Dell-owned Force10 Networks has announced 40Gbps Ethernet switches. Brocade, Cisco and Huawei also have 100Gbps Ethernet product.
Both 40Gbps and 100 Gbps Ethernet have frames being transmitted along several 10Gbps or 25Gbps lanes and are specified in the IEEE 802.3ba standard.
Ethernet speeds do not increase in step with Moore's Law as optical cable transmission speed increases are not primarily a digital problem but an analog one. Thus there is no easy way to make out any path to 1,000Gbps Ethernet, even though hyper-scale Ethernet fabrics might well use it for backbone links.
Not good enough
Away from wire considerations, ordinary Ethernet is ludicrously mismatched to hyper-scale networking requirements, being prone to losing packets and offering unpredictable packet delivery times, something known as being non-deterministic.
Fortunately, in an attempt to layer Fibre Channel storage networking on Ethernet, the IEEE is developing Data Centre Ethernet to stop packet loss and provide predictable packet delivery.
This involves congestion management through pausing flows (802.1Qau), a priority scheme to ensure important Ethernet traffic gets through a congested network (802.1Qbb) with specific bandwidth amounts allocated to traffic types (ETS and the 802.1Qaz standard).
It is a way for configuration data of network devices to be maintained and exchanged in a consistent manner (802.1AB).
Where standardisation efforts seem to be failing is in coping with the limitations of Ethernet's Spanning Tree Protocol (STP).
As Ethernet sprays packets all over the network, this protocol is in place to prevent endless loops. It creates a set (spanning tree) inside a mesh network of connected Layer-2 bridges. Spare links are set aside for use as redundant paths if the main one fails, but this means that not all paths are used and network capacity is wasted.
Trill (Transparent Interconnect of Lots of Links) is an IETF standard aiming to get over this, and is supported by Brocade and Cisco. It provides for multiple path use in Ethernet and so does not waste bandwidth.
Brocade tells us that Trill:
• Uses shortest path routing protocols instead of STP
• Works at Layer 2, so protocols such as FCoE can make use of it
• Supports multi-hopping environments
• Works with any network topology and uses links that would otherwise have been blocked
• Can be used at the same time as STP
The main benefit of Trill is that it frees up capacity on your network that can’t be used with STP, allowing Ethernet frames to take the shortest path to their destination.
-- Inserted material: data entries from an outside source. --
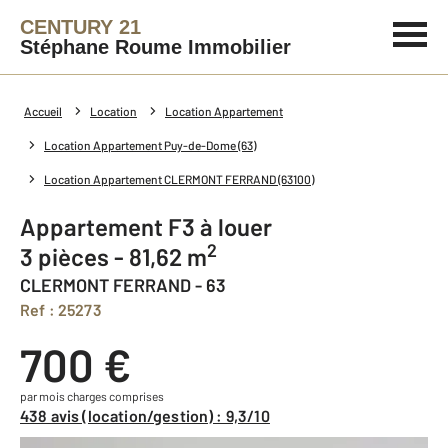
CENTURY 21
Stéphane Roume Immobilier
Accueil
Location
Location Appartement
Location Appartement Puy-de-Dome (63)
Location Appartement CLERMONT FERRAND (63100)
Appartement F3 à louer
2
3 pièces - 81,62 m
CLERMONT FERRAND - 63
Ref : 25273
700 €
par mois charges comprises
438 avis (location/gestion) : 9,3/10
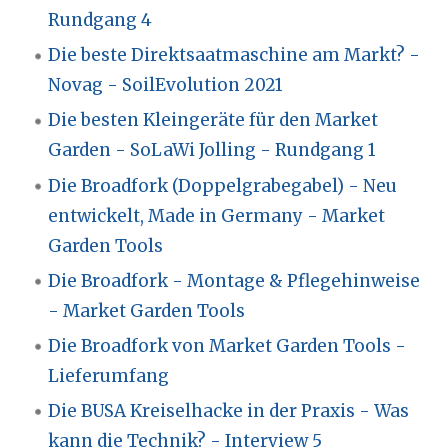
Rundgang 4
Die beste Direktsaatmaschine am Markt? -
Novag - SoilEvolution 2021
Die besten Kleingeräte für den Market
Garden - SoLaWi Jolling - Rundgang 1
Die Broadfork (Doppelgrabegabel) - Neu
entwickelt, Made in Germany - Market
Garden Tools
Die Broadfork - Montage & Pflegehinweise
- Market Garden Tools
Die Broadfork von Market Garden Tools -
Lieferumfang
Die BUSA Kreiselhacke in der Praxis - Was
kann die Technik? - Interview 5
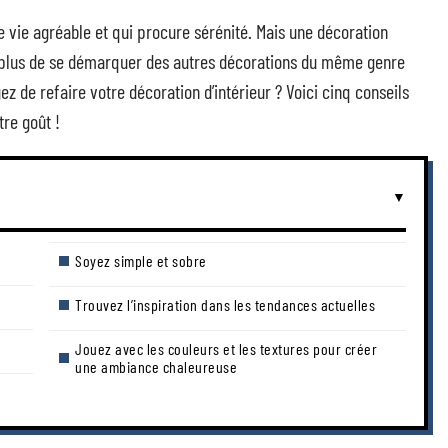
de vie agréable et qui procure sérénité. Mais une décoration
n plus de se démarquer des autres décorations du même genre
z de refaire votre décoration d’intérieur ? Voici cinq conseils
tre goût !
Soyez simple et sobre
Trouvez l’inspiration dans les tendances actuelles
Jouez avec les couleurs et les textures pour créer
une ambiance chaleureuse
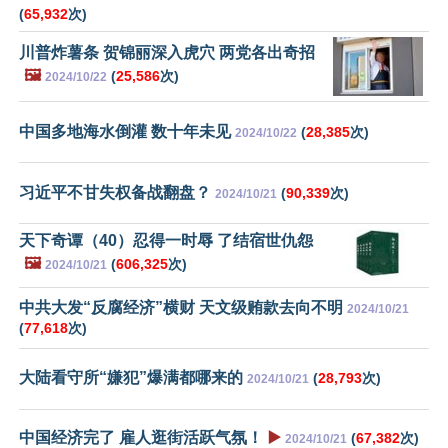
(
65,932
次)
川普炸薯条 贺锦丽深入虎穴 两党各出奇招
🖼️
(
25,586
次)
2024/10/22
中国多地海水倒灌 数十年未见
(
28,385
次)
2024/10/22
习近平不甘失权备战翻盘？
(
90,339
次)
2024/10/21
天下奇谭（40）忍得一时辱 了结宿世仇怨
🖼️
(
606,325
次)
2024/10/21
中共大发“反腐经济”横财 天文级贿款去向不明
2024/10/21
(
77,618
次)
大陆看守所“嫌犯”爆满都哪来的
(
28,793
次)
2024/10/21
中国经济完了 雇人逛街活跃气氛！
▶️
(
67,382
次)
2024/10/21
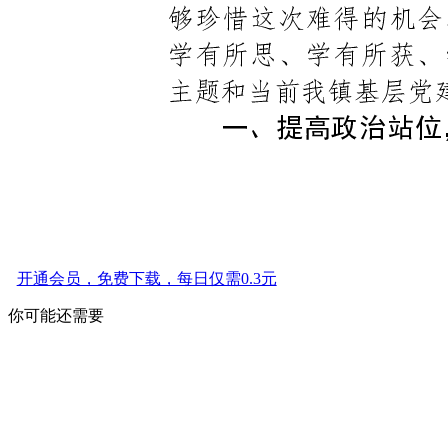
开通会员，免费下载，每日仅需0.3元
你可能还需要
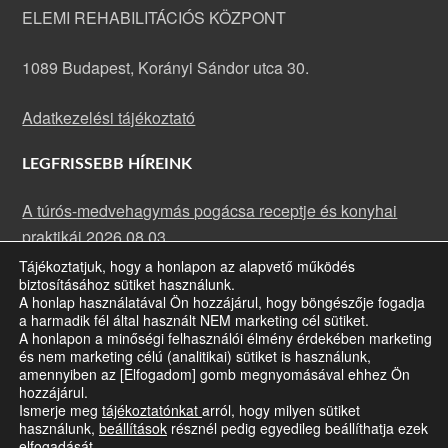
ELEMI REHABILITÁCIÓS KÖZPONT
1089 Budapest, Korányi Sándor utca 30.
Adatkezelési tájékoztató
LEGFRISSEBB HÍREINK
A túrós-medvehagymás pogácsa receptje és konyhai
praktikái
2026.08.03.
Tájékoztatjuk, hogy a honlapon az alapvető működés
A rakott karfiol receptje és konyhai praktikái
2026.07.13.
biztosításához sütiket használunk.
Májusi rehabilitációs klub: fókuszban a szemünk
A honlap használatával Ön hozzájárul, hogy böngészője fogadja
a harmadik fél által használt NEM marketing cél sütiket.
egészsége
2026.07.09.
A honlapon a minőségi felhasználói élmény érdekében marketing
és nem marketing célú (analitikai) sütiket is használunk,
amennyiben az [Elfogadom] gomb megnyomásával ehhez Ön
hozzájárul.
Ismerje meg
tájékoztatónkat
arról, hogy milyen sütiket
A honlap jogtulajdonosa a Siketvakok Országos Egyesülete ·
Bizonyos
használunk,
beállítások
résznél pedig egyedileg beállíthatja ezek
jogok fenntartva
· Copyright © 2026
elfogadását.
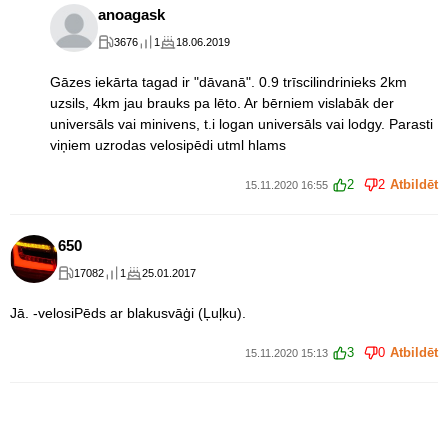
anoagask
3676
1
18.06.2019
Gāzes iekārta tagad ir "dāvanā". 0.9 trīscilindrinieks 2km
uzsils, 4km jau brauks pa lēto. Ar bērniem vislabāk der
universāls vai minivens, t.i logan universāls vai lodgy. Parasti
viņiem uzrodas velosipēdi utml hlams
2
2
Atbildēt
15.11.2020 16:55
650
17082
1
25.01.2017
Jā. -velosiPēds ar blakusvāģi (Ļuļku).
3
0
Atbildēt
15.11.2020 15:13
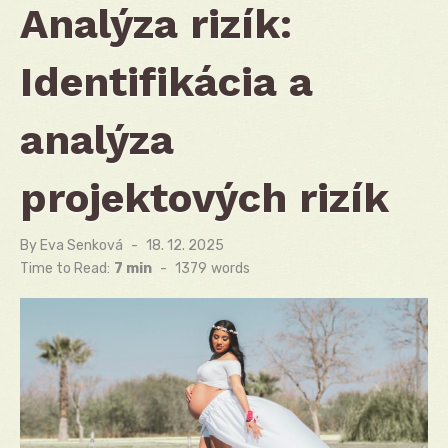
Analýza rizík:
Identifikácia a
analýza
projektových rizík
By
Eva Senková
Posted
18. 12. 2025
on
Time to Read:
7 min
-
1379
words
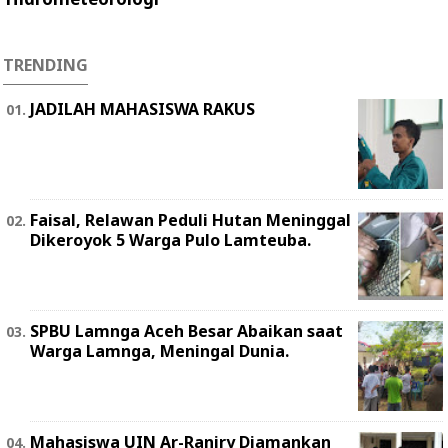
TRENDING
JADILAH MAHASISWA RAKUS
Faisal, Relawan Peduli Hutan Meninggal
Dikeroyok 5 Warga Pulo Lamteuba.
SPBU Lamnga Aceh Besar Abaikan saat
Warga Lamnga, Meningal Dunia.
Mahasiswa UIN Ar-Raniry Diamankan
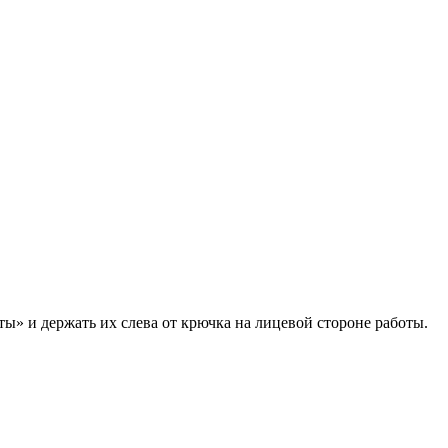
ты» и держать их слева от крючка на лицевой стороне работы.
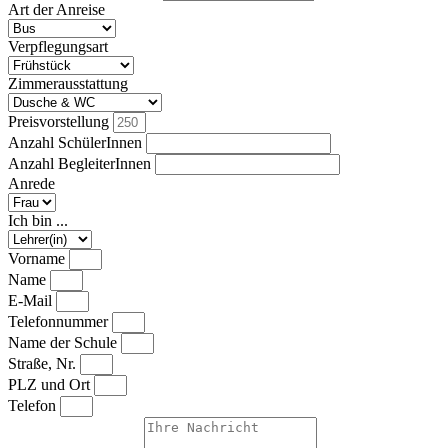
Art der Anreise
Verpflegungsart
Zimmerausstattung
Preisvorstellung
Anzahl SchülerInnen
Anzahl BegleiterInnen
Anrede
Ich bin ...
Vorname
Name
E-Mail
Telefonnummer
Name der Schule
Straße, Nr.
PLZ und Ort
Telefon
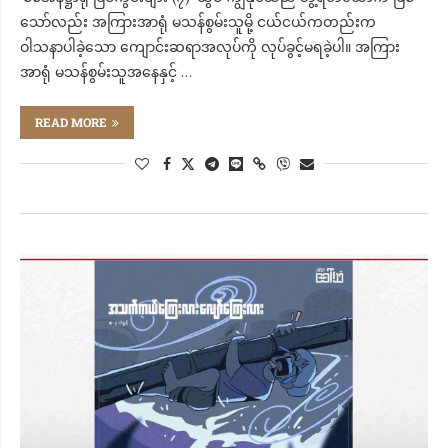
သော်လည်း အကြားအာရုံ မသန်စွမ်းသူမို့ ငယ်ငယ်ကတည်းက
ဝါသနာပါခဲ့သော ကျောင်းဆရာအလုပ်ကို လုပ်ခွင့်မရခဲ့ပါ။ အကြား
အာရုံ မသန်စွမ်းသူအနေနှင့် …
READ MORE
Trill is also more stable than STP, offering faster recovery time following a hardware failure.
A problem with hyper-scale networks is latency. The longer it takes for network devices to respond to incoming traffic and send it on its way, the longer it takes for data to traverse the network.
Brocade's VDX 6730 data centre switch, a 10GbE fixed port switch, shrinks the time needed for traffic to pass through it with a port-to-port latency of 600 nanoseconds, which is virtually instantaneous.
This involves a single ASIC. Local switching across ASICS on a single VDX 6730 switch for intra-rack traffic has a latency of 1.8 microseconds.This helps designers build a network with no over-subscription for deterministic network performance and faster application response time.
Other companies such as Arista are specialising in delivering low-latency switches. Arista chief executive Andy Bechtolsheim says the company’s switches with a 3.5 microsecond latency are much faster than the 5-microsecond Nexus 5000, the 15-microsecond Nexus 7000 and the 20-plus microsecond latency of the Catalyst 6500.
Each switch crossing will contribute its own minuscule delay
We can see that as the number of switch crossings in a network rises, packet delivery will take longer and longer. A five-switch crossing with Arista will take 17.5 microseconds whereas it will take 100 microseconds or more with Cisco's Catalyst 6500.
This is not to knock Cisco, which is as aware of the problem as anyone, but to point out the issue. A hyper-scale Ethernet network will involve many switch crossings and each will contribute its own minuscule delay.
It is possible, but unlikely, that new Ethernet standards will evolve to cope with this by specifying latency either at a switch level or at a network level.
To return to the air transport analogy, this would mean maximum times for aircraft turnaround at airports being adhered to, which is clearly impractical, however much passengers would love it.
What we can be sure of is that Ethernet networks will evolve towards using multiple links and, somehow, reduced switch counts to keep traffic speed high.
A note of warning: "hyper" is not a definitive term. It is marketing speak, and there is no network device count boundary which once crossed will put it in hyper-networking territory.
In fact "hyper" might always be just over the horizon. ®